I am serious. You think you're making fun. Failure.

> Since in Latin exist "haedus" there was no need to
> think at eventually a substratual word.
> If there should have bean any "*bradus" in Latin there should
> have been too, no need to think at a substratual word.

But there wasn't, so the discussion has little sense.

> The very fact is this:
> substratual words are considered for sure these ancient words
> which does not resamble Latin, Greek or Slavic and which have
> their counter parts in Albanian.

No. Substratum words are those for which one can attribute a
decent probability to be derived from it. That is much more complex
than your reductionist definition. There are some criteria, and
it is not enough to list them in order to be used, one has also
to learn how to consistently articulate them. This is the point
of major rub.

> One has to ask himself, if Dacian/Thracian/Ilirian have been IE
> languages, how should have developed these languages the IE roots,
> in a such manner that these words should be different from Slavic,
> Latin, Greek but they should have been in the same time, special
> forms for not being confounded with the words of these 3
> languages. We don't know.

Of course one cannot know exactly how words in ancient Balkan
languages were like since having some PIE roots does not imply
all these roots should been preserved, and if preserved, how the
formants would have affected them in order to create actual words.
But on the basis of the few we know about these languages, and
by comparaison with other languages, we have a pretty clear picture
of how different should these words be. One can safely assume that
a perfect match between form of a word in some ancient Balkan
language and different IE languages as Latin, Greek or Slavic
would have been rather exceptional, and morphologies sensibly
different to ensure further misfits.

> It remains just an obscurity: the Albano-Romanian connection,
> the common words of these two languages are hardly to connect
> with the IE roots.

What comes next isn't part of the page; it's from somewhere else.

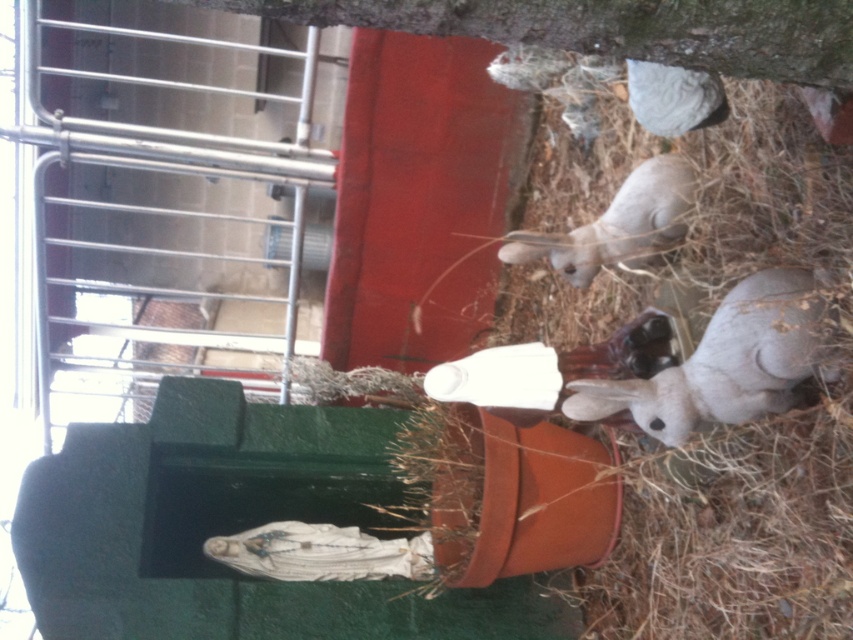
Describe the element at coordinates (724, 364) in the screenshot. I see `gray matte rabbit at lower right` at that location.

Between gray matte rabbit at lower right and fuzzy gray rabbit at lower right, which one is positioned higher?

fuzzy gray rabbit at lower right

What are the coordinates of `gray matte rabbit at lower right` in the screenshot? It's located at (724, 364).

And that is strange conclusion.

This is not a conclusion. This is a (doubtful) statement of
yours.

> What should one expect from a such conclusion?

Replacing "conclusion" with "statement" and accepting it for the
moment as work hypothesis, one can try several explanations, one
of them being:

> -the common words are not of IE origin ?

(actually "some of", not all of them). That is likely enough up
to some point, since we know that Balkans were pretty inhabited
before IE invasion and there are non-IE words in practically all
European languages (that would make them "sub-substratum"). Any
analysis would be affected by uncertainty, but one can expect
statistically that a few of these common words have a pre-IE
origin.
The most likely hypothesis for the words having difficulties to
be linked with PIE roots is not that...

> -the properly developments of the IE roots of Dacian/Thracian/
> Illyrian are "lost" in the known forms of Latin, Slavic, Greek?

... which is the least likely one, but that the transformations
occured in substratal languages were important, either phonetically
or semantically (usual result of language evolution): the simple
fact we practically ignore morphology of these ancient languages
does not allow us to be such at ease with tracing back to PIE.

> By myself I cannot find a satisfying answer here.

Piotr explained you some days ago why is that.